Created 08-18-2016 06:07 AM
Each map task has circular buffer that it writes the output to. The buffer is 100MB by default( the size can be tuned by changing the mapreduce.task.io.sort.mb property). When the contents of the buffer reach a certain threshold size, controlled by a property namely mapreduce.map.sort.spill.percent, with a default value of 80%, a background thread will start to spill the contents to disk. Spills are written in round robin fashion to the directories specified by the mapreduce.cluster.local.dir property in a job specific directory.
Where is the Spill directory mentioned in the above property mapreduce.cluster.local.dir located ?
1) Local to ResourceManager machine 2) Local to DataNode machine on which the particular map program runs 3) Local to any DataNode machine otherthan the DataNode machine on which the particular map program runs
Created 08-18-2016 06:29 AM
2) Local to DataNode machine on which the particular map program runs.

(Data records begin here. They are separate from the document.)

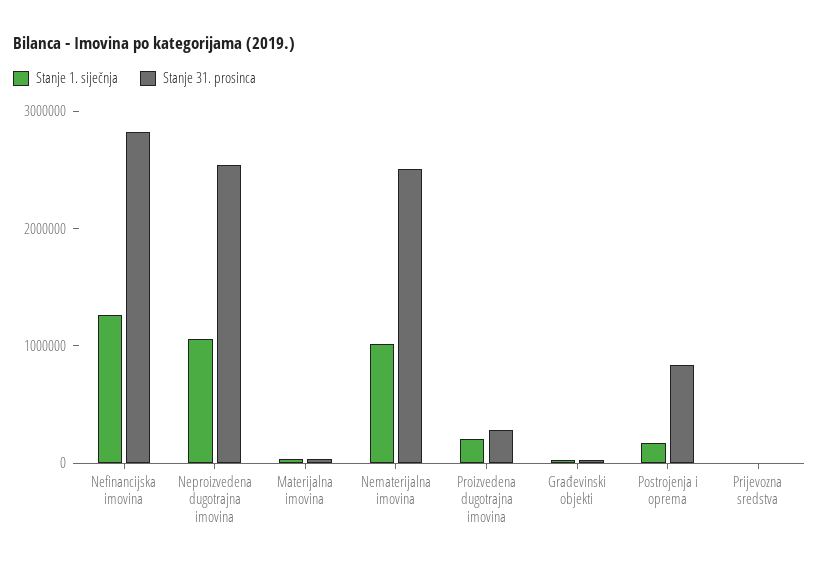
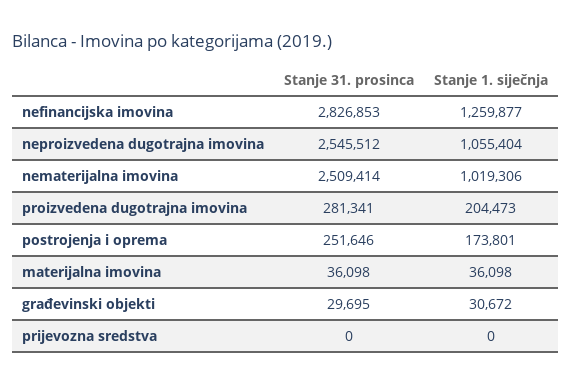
  {
    "Stanje 1. siječnja": {
      "Nefinancijska imovina": 1259877,
      "Neproizvedena dugotrajna imovina": 1055404,
      "Materijalna imovina": 36098,
      "Nematerijalna imovina": 1019306,
      "Proizvedena dugotrajna imovina": 204473,
      "Građevinski objekti": 30672,
      "Postrojenja i oprema": 173801,
      "Prijevozna sredstva": 0
    },
    "Stanje 31. prosinca": {
      "Nefinancijska imovina": 2826853,
      "Neproizvedena dugotrajna imovina": 2545512,
      "Materijalna imovina": 36098,
      "Nematerijalna imovina": 2509414,
      "Proizvedena dugotrajna imovina": 281341,
      "Građevinski objekti": 29695,
-     "Postrojenja i oprema": 800000,
+     "Postrojenja i oprema": 251646,
      "Prijevozna sredstva": 0
    }
  }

Please note that Datanode is only storage component, job will be run by Nodemanager on that particular slave machine.
Generally slave node has both Datanode and Nodemanagers deployed. Datanode for storage purpose and Nodemanagers for running Mapper/Reducer/Tez etc. containers.
Created 08-18-2016 06:29 AM
2) Local to DataNode machine on which the particular map program runs.
Please note that Datanode is only storage component, job will be run by Nodemanager on that particular slave machine.
Generally slave node has both Datanode and Nodemanagers deployed. Datanode for storage purpose and Nodemanagers for running Mapper/Reducer/Tez etc. containers.
Created 08-29-2016 01:31 AM
@Fasil Ahamed - Can you please accept the appropriate answer?